Então, no liberalismo pós Direitos Humanos de 1948, o governo tem servido para dar dinheiro aos cidadãos e transformá-los em consumidores. O modelo dos EUA foi exportado Ocidente afora, Brasil incluso. E quem é o pobre que precisa trabalhar para conseguir dinheiro dentro do país? O não-cidadão, o imigrante ilegal que não é reconhecido pelo Estado nacional.
Nos EUA, o Partido Democrata se empenha em manter as fronteiras abertas, em criar eufemismos para designar imigrantes ilegais e, pasme, até em deixá-los votar. Trata a figura do imigrante ilegal como uma identidade fixa e imutável: simplesmente não cogita um mutirão de legalização. Se um político, num Estado nacional, está preocupado com a falta de direitos de um estrangeiro oprimido, o mais natural é querer legalizá-lo e dar-lhe existência jurídica dentro do Estado. Se o mainstream americano não propõe isso, é porque pretende normalizar a figura do trabalhador não-cidadão. E trabalhador não-cidadão tem sido, na maior parte da história ocidental, a mesma coisa que “escravo”.

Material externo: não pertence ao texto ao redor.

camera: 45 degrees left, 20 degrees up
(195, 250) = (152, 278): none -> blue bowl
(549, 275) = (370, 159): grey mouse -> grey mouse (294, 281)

Criar essa figura nos EUA é mais difícil do que na Europa, porque nos EUA (como no Brasil) cidadão é quem nasce em solo pátrio. O ilegal chega, tem filhos e os filhos são cidadãos. Na Europa, porém, vigora o jus sanguinis, então é possível gerações nascerem e crescerem lá sem jamais receberem status de cidadão. Os mesmos europeus que apontam o dedo para os cidadãos brasileiros que moram nas favelas têm, em suas terras, não-cidadãos morando em banlieues e no-go zones, que é como se diz “favela” por lá.

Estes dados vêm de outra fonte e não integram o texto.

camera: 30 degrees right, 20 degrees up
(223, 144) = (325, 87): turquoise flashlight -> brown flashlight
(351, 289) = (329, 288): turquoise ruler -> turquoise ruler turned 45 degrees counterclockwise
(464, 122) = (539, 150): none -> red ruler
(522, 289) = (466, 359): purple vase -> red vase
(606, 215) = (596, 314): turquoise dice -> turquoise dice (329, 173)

Então vejamos: na Europa existe uma categoria de europeus nativos que não trabalha e que recebe auxílios do Estado, e outra de humanos não-cidadãos que não têm direitos trabalhistas (pois não existe aos olhos do Estado). A direita tende a enxergar esse quadro em termos puramente raciais, como se por alguma razão os banqueiros ou o EUA odiassem brancos e quisessem substituí-los por gente escura. Ora, o que salta aos olhos é que “os brancos” são cidadãos com direitos; os escuros (e uma porção de nacionalidades eslavas) não são cidadãos e não têm direitos perante o Estado nacional; no máximo, só os têm perante a ONU. Uma eventual extinção dos “brancos” da Europa representaria a extinção do trabalhador livre, e a inauguração de uma era em que o homem só reivindica “direitos” valendo-se de alguma credencial arbitrária tirada da cabeça da tecnocracia, tal como “obeso”, “portador de necessidades especiais” etc. Entre esses direitos pode estar o direito a morrer com dignidade em vez de enfrentar a pobreza, tal como no Canadá.
Capitalistas como Soros e os do Vale do Silício não são idiotas. Idiota é quem quer explicar a opressão econômica estritamente em termos culturalistas, reduzindo tudo a lacração.